Artificial intelligence, promises to be one of the technological revolutions of this century, not only because of its future possibilities, but also because of its present use. However, its explosion is due in large part to the data revolution, which revalued and became the "new oil of society". Creating specialized sectors in its analysis and processing, from which emerge solutions such as the monitoring of the industry, capable of giving them value and integrating this information into everyday decision-making.
Digitization brings with it a huge volume of information, of different form and type that arrives continuously and updated, supported by the IT sector. This is produced by people and every day more by electronic devices together with the paradigm of the Internet of Things (IoT), resulting in what we know today as "Big Data". These data help Artificial Intelligence devices learn how human beings think and feel. They accelerate their learning curve and also allow the automation of data analysis.

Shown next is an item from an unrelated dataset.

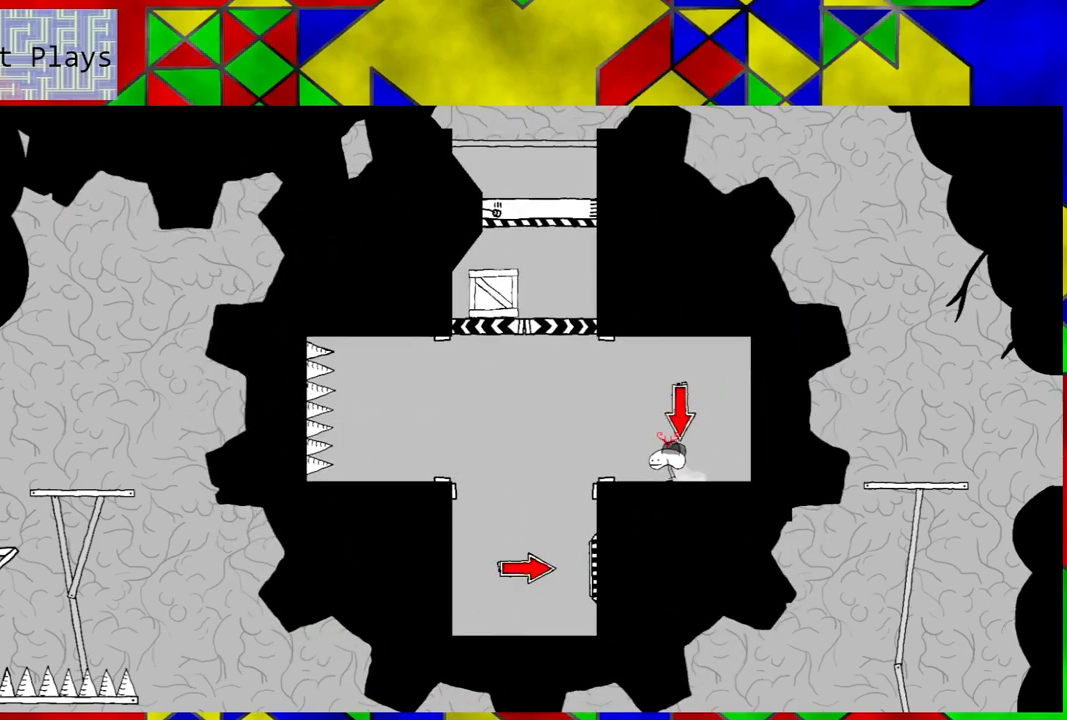
{"buttons": ["DPAD_LEFT"], "left_stick": "center", "right_stick": "center", "events": []}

To store this digital data we traditionally develop database models, whose purpose is to structure the information in a way that is as accessible as possible. Although there are many models, we can highlight two: Relational and non-relational.

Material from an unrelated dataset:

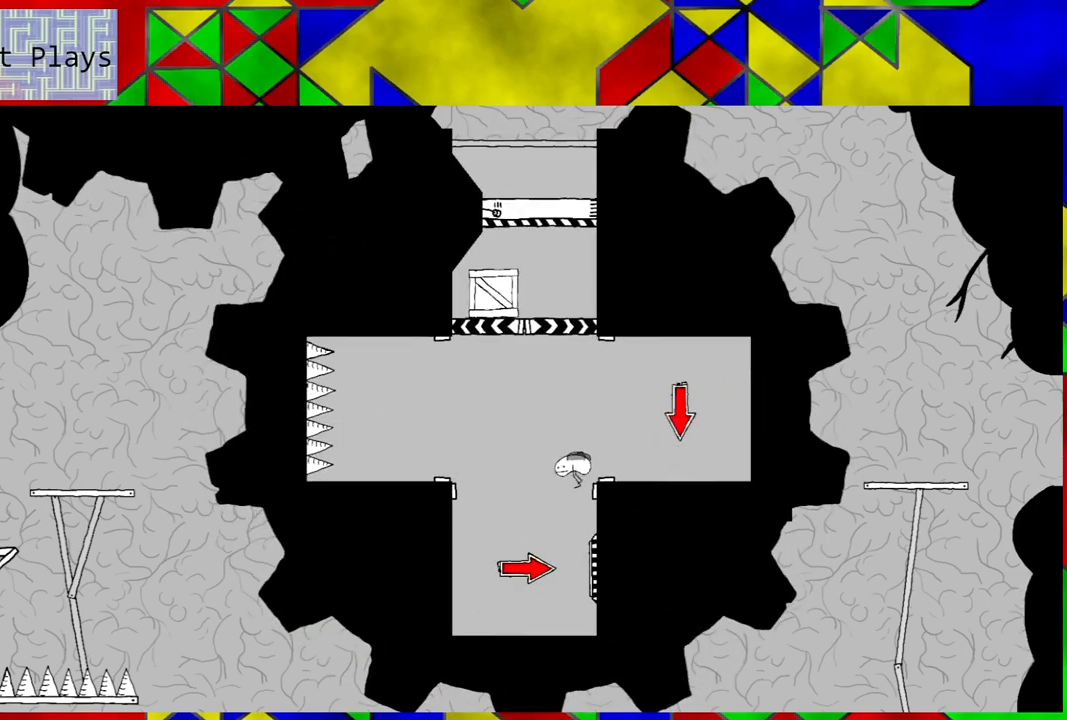
{"buttons": ["Y"], "left_stick": "center", "right_stick": "center", "events": [[117, "DPAD_LEFT", "up"], [400, "Y", "down"]]}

It is based on the ACID principle (atomicity, consistency, isolation [insolated] and durability), its organization is based on tables and could be compared to the structure used by the popular office tool EXCEL. Its name arises from the ability of this model to describe relationships between tables, which allows structuring the data and its connections.
Let's see these example tables that are a possible solution to the representation of the data of a house with a monitoring system, its objective is to allow to measure the electrical consumption of certain household elements. The tables perfectly describe most relationships. However there are descriptions that do not fit the reality, it seems difficult to define the location of a smartwatch.
Since the characteristics are not necessarily common to all entries in the table, they cause gaps. Another case that does not adapt correctly is the year of manufacture of the router, it is a difficult fact to know a priori being the team of our network operator. From these cases we can deduce that the descriptions are inefficient for characteristics that are not common to the elements of a table, being a model with little flexibility and with low adaptability.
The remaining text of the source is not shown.